+++ DATA RECORDS

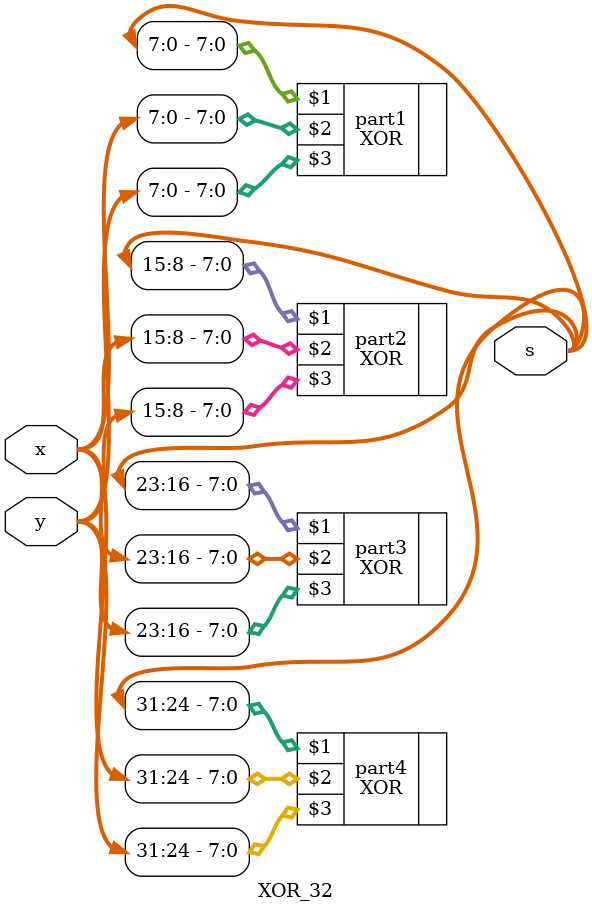
<source format=v>
`timescale 1ns / 1ps


module XOR_32#(parameter WIDTH = 32) (input[WIDTH-1:0] x, 
    input[WIDTH-1:0] y,
    output[WIDTH-1:0] s
    );
    XOR part1(s[7:0],x[7:0],y[7:0]);
    XOR part2(s[15:8],x[15:8],y[15:8]);
    XOR part3(s[23:16],x[23:16],y[23:16]);
    XOR part4(s[31:24],x[31:24],y[31:24]);
endmodule

</source>
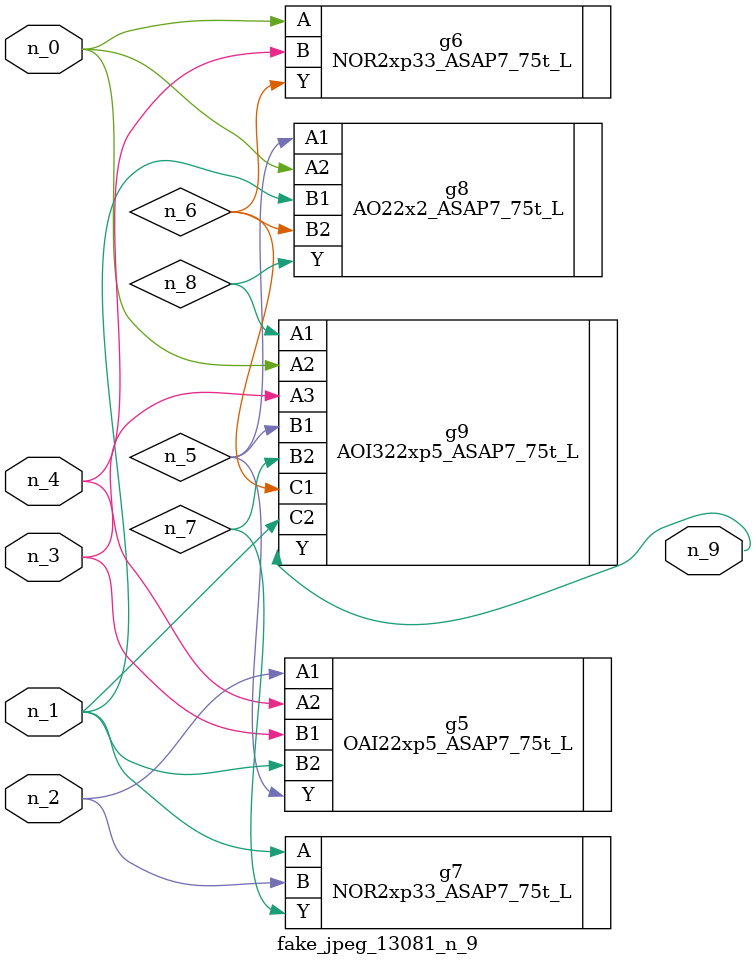
<source format=v>
module fake_jpeg_13081_n_9 (n_3, n_2, n_1, n_0, n_4, n_9);

input n_3;
input n_2;
input n_1;
input n_0;
input n_4;

output n_9;

wire n_8;
wire n_6;
wire n_5;
wire n_7;

OAI22xp5_ASAP7_75t_L g5 ( 
.A1(n_2),
.A2(n_4),
.B1(n_3),
.B2(n_1),
.Y(n_5)
);

NOR2xp33_ASAP7_75t_L g6 ( 
.A(n_0),
.B(n_4),
.Y(n_6)
);

NOR2xp33_ASAP7_75t_L g7 ( 
.A(n_1),
.B(n_2),
.Y(n_7)
);

AO22x2_ASAP7_75t_L g8 ( 
.A1(n_5),
.A2(n_0),
.B1(n_1),
.B2(n_6),
.Y(n_8)
);

AOI322xp5_ASAP7_75t_L g9 ( 
.A1(n_8),
.A2(n_0),
.A3(n_3),
.B1(n_5),
.B2(n_7),
.C1(n_6),
.C2(n_1),
.Y(n_9)
);


endmodule
</source>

++++++

## EXERCISE BRIEF
Reproduce the records above exactly, excluding every picture.

## FINISHED TASK
<source format=v>
`timescale 1ns / 1ps


module XOR_32#(parameter WIDTH = 32) (input[WIDTH-1:0] x, 
    input[WIDTH-1:0] y,
    output[WIDTH-1:0] s
    );
    XOR part1(s[7:0],x[7:0],y[7:0]);
    XOR part2(s[15:8],x[15:8],y[15:8]);
    XOR part3(s[23:16],x[23:16],y[23:16]);
    XOR part4(s[31:24],x[31:24],y[31:24]);
endmodule

</source>
<source format=v>
module fake_jpeg_13081_n_9 (n_3, n_2, n_1, n_0, n_4, n_9);

input n_3;
input n_2;
input n_1;
input n_0;
input n_4;

output n_9;

wire n_8;
wire n_6;
wire n_5;
wire n_7;

OAI22xp5_ASAP7_75t_L g5 ( 
.A1(n_2),
.A2(n_4),
.B1(n_3),
.B2(n_1),
.Y(n_5)
);

NOR2xp33_ASAP7_75t_L g6 ( 
.A(n_0),
.B(n_4),
.Y(n_6)
);

NOR2xp33_ASAP7_75t_L g7 ( 
.A(n_1),
.B(n_2),
.Y(n_7)
);

AO22x2_ASAP7_75t_L g8 ( 
.A1(n_5),
.A2(n_0),
.B1(n_1),
.B2(n_6),
.Y(n_8)
);

AOI322xp5_ASAP7_75t_L g9 ( 
.A1(n_8),
.A2(n_0),
.A3(n_3),
.B1(n_5),
.B2(n_7),
.C1(n_6),
.C2(n_1),
.Y(n_9)
);


endmodule
</source>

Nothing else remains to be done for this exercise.